#### TEXT
☆ ☆ ☆ ☆
Amendments to the Federal Rules of Civil Procedure relating to e-discovery take effect December 1, 2006, and should provide guidance to employers and their counsel regarding the retention and production of electronic information in litigation.
Amendments to the Federal Rules of Civil Procedure relating to e-discovery take effect December 1, 2006. These amendments should provide guidance to employers and their counsel regarding the retention and production of electronic information in litigation. The amendments address five areas: (a) the need for early attention to electronic discovery issues, including preservation of information, the form of production and privilege issues; (b) discovery of electronically stored information that is not reasonably accessible; (c) the assertion of privilege after production; (d) the application of Federal Rules of Civil Procedure 33 and 34 to electronically stored information; and (e) a limit on available sanctions under Federal Rule of Civil Procedure 37 for the loss of electronically stored information resulting from routine operation of computer systems.
The amendments may impact employers involved in federal litigation in several ways:
- The requirement that the parties address electronic discovery early in the litigation process means the employer and employment counsel must discuss these issues early in the process as well. Employers need to identify whether there is electronic information relevant to the lawsuit, including e-mails, spreadsheets, and other information or documents stored in an electronic format.
☆ ☆ ☆ ☆
#### GIVEN INFORMATION
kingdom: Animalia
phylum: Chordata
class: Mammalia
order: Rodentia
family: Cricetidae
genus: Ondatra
☆ ☆ ☆ ☆
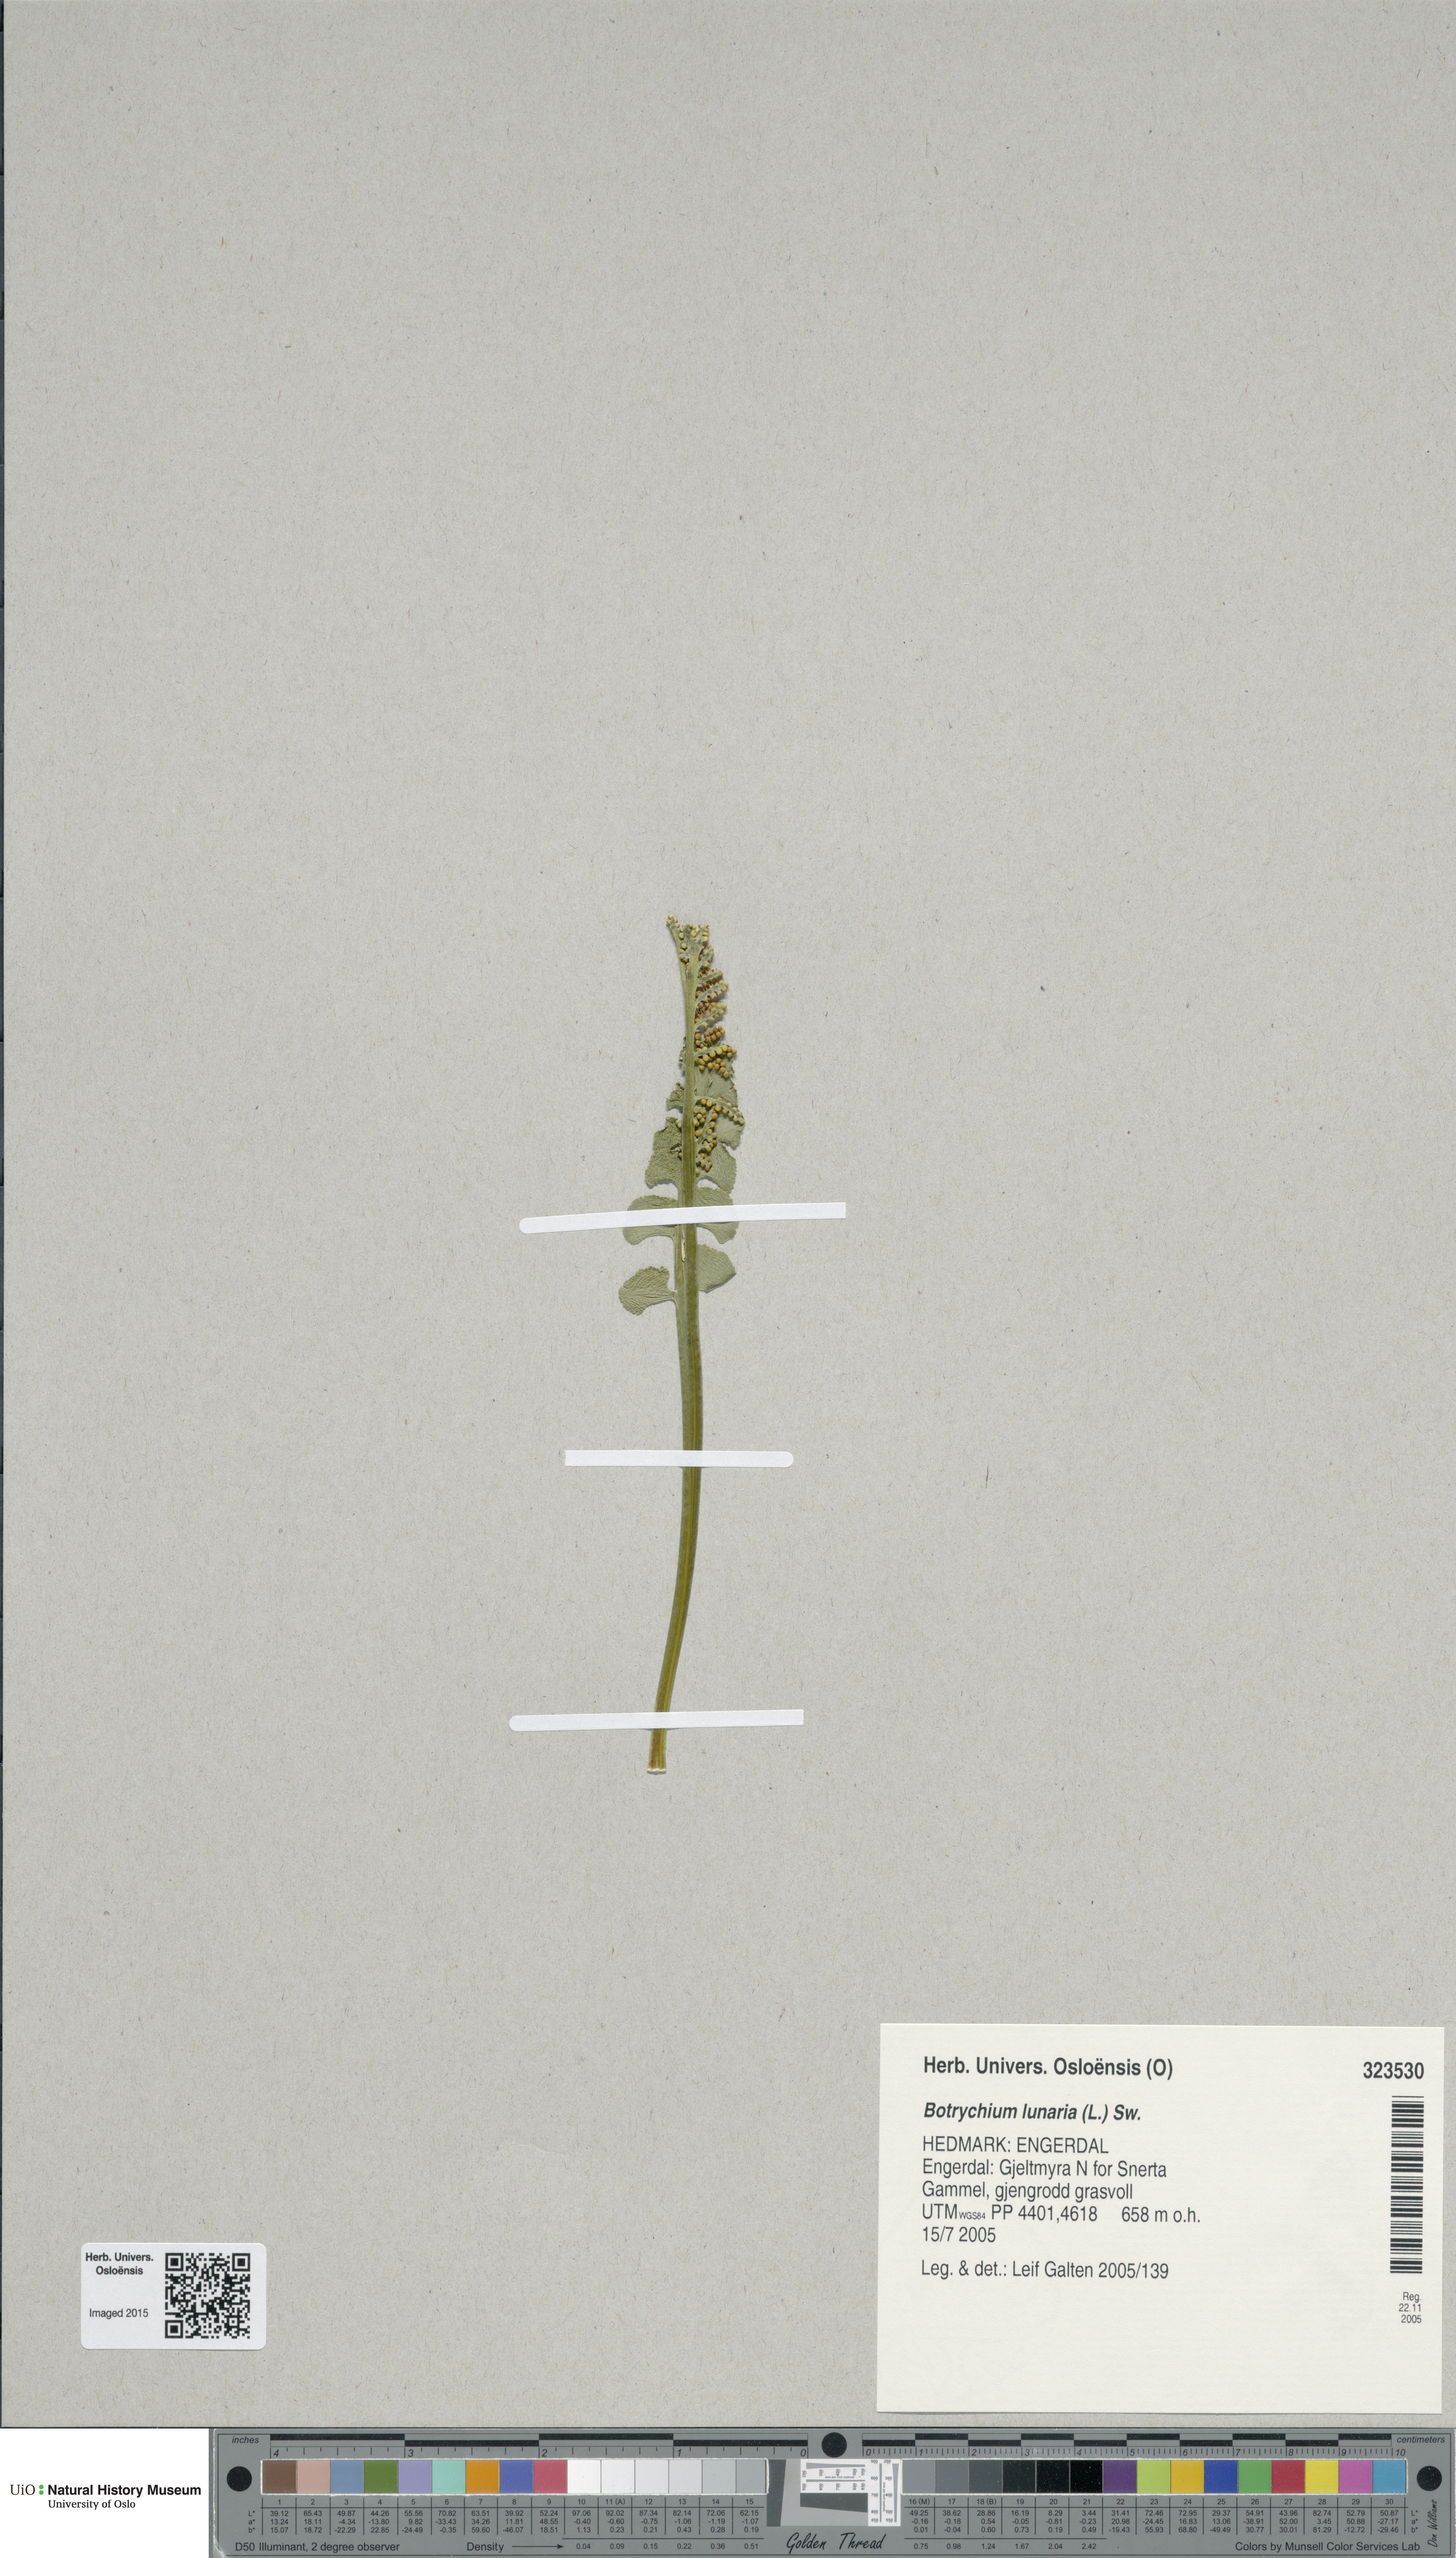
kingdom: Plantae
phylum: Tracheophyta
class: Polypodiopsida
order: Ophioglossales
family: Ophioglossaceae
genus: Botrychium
☆ ☆ ☆ ☆
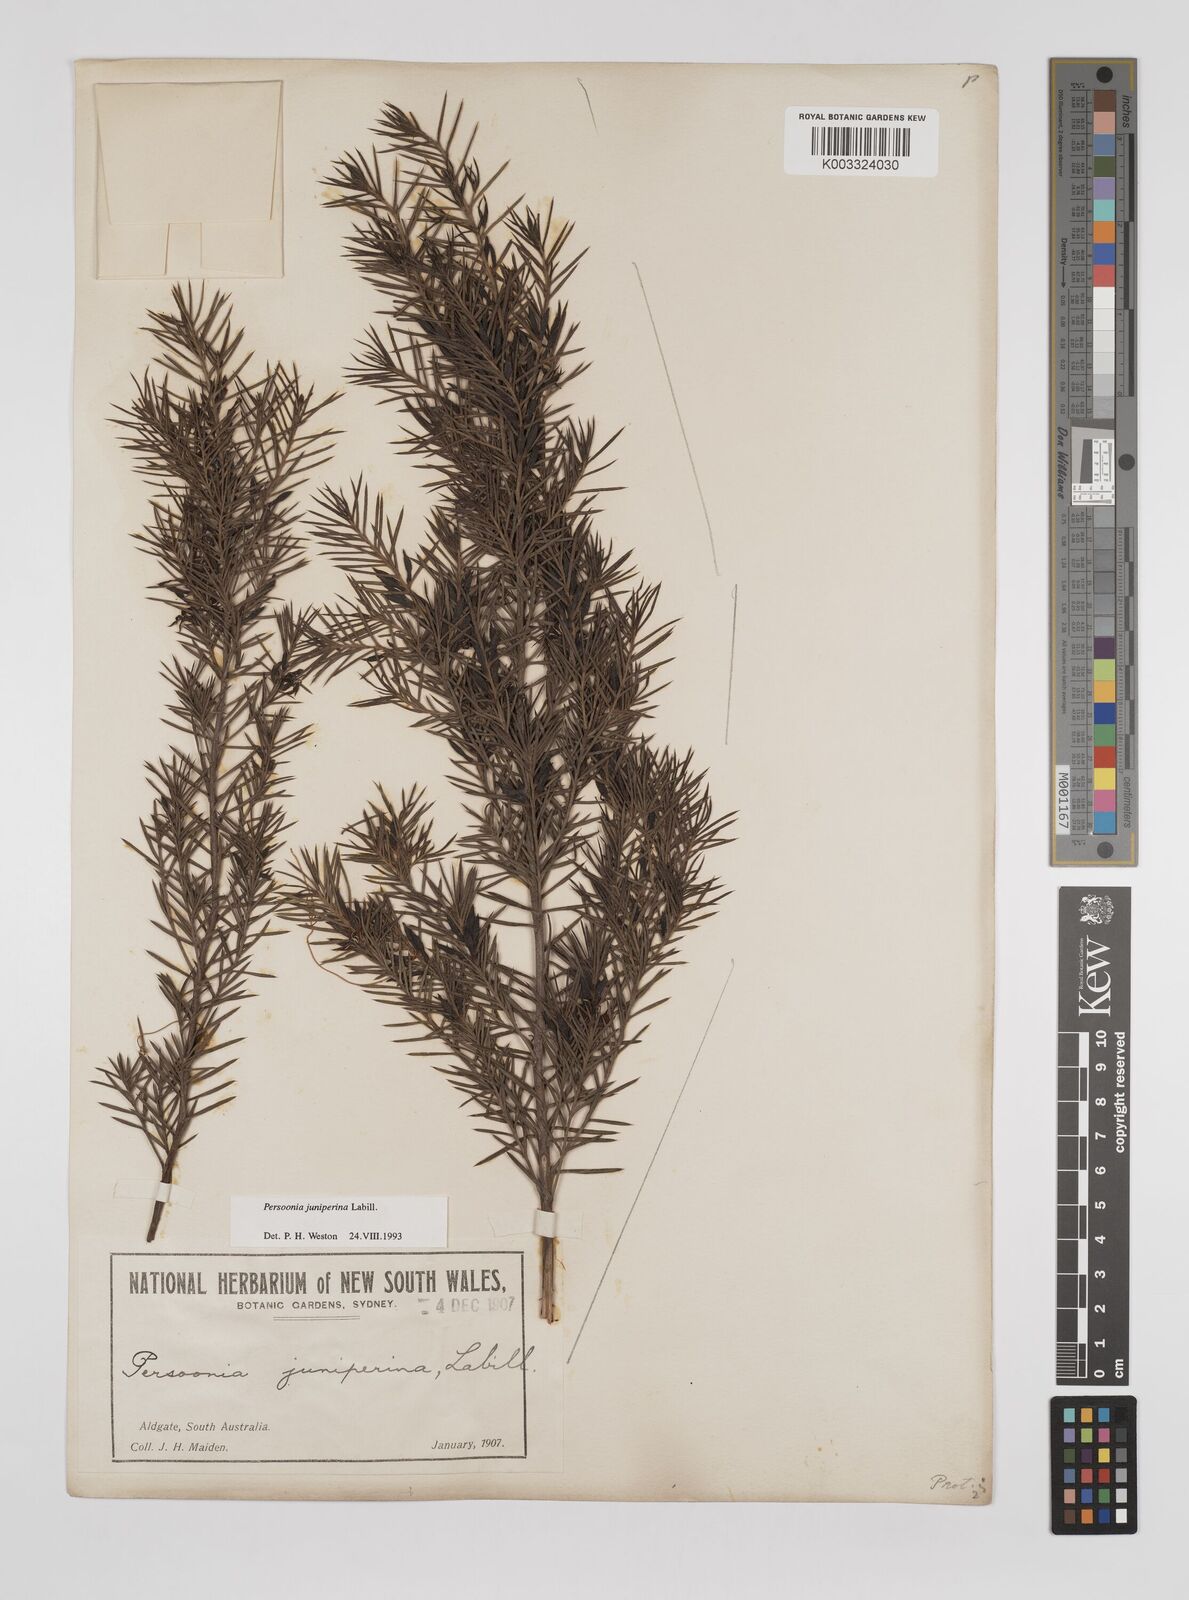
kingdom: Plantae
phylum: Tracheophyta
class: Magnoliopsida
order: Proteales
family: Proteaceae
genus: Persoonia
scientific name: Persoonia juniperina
☆ ☆ ☆ ☆
#### GOAL
Extend the e-discovery amendments text from its final sentence, carrying on the list of ways the amendments may affect employers.

#### RESULT OF THE TASK
- It may be necessary for counsel to consult with the employer’s IT department to determine the location of electronic information and the format in which it is stored. The amended rules permit the party requesting electronic information to specify the format or formats in which it wants electronically stored information produced. If the requesting party does not specify a format, the rules direct the responding party to state the format it intends to use in the production. Thus, it is important for employment counsel to understand the format in which electronic information is stored and can be produced.
- The amended rules also instruct the parties to discuss the preservation of discoverable electronically stored information. Again, it will likely be necessary to consult with the employer’s IT department to ensure electronically stored information is properly preserved. The comments to the rules note that the parties should pay particular attention to the balance between the competing needs to preserve relevant evidence and to continue routine operations critical to ongoing activities. Thus, it is important for counsel to understand the abilities and limitations of the employer’s computer system and the ability to preserve information without limiting the employer’s operating abilities.
- The rules have also been amended to provide that absent exceptional circumstances, a court may not impose sanctions on a party for failing to preserve electronically stored information lost as a result of routine, good-faith operation of an electronic information system.
- Rule 45, relating to the issuance of subpoenas has been amended to apply to the discovery of electronically stored information. Thus, even those not party to the litigation may be required to produce electronically stored information.
Employers can take some steps now to make electronic discovery less burdensome if they become involved in employment related litigation:
- Develop document retention and electronic communication policies that provide for a consistent process for deleting old e-mails and instant messages, consistent with any regulatory requirements for document retention, which can be halted in the event of litigation.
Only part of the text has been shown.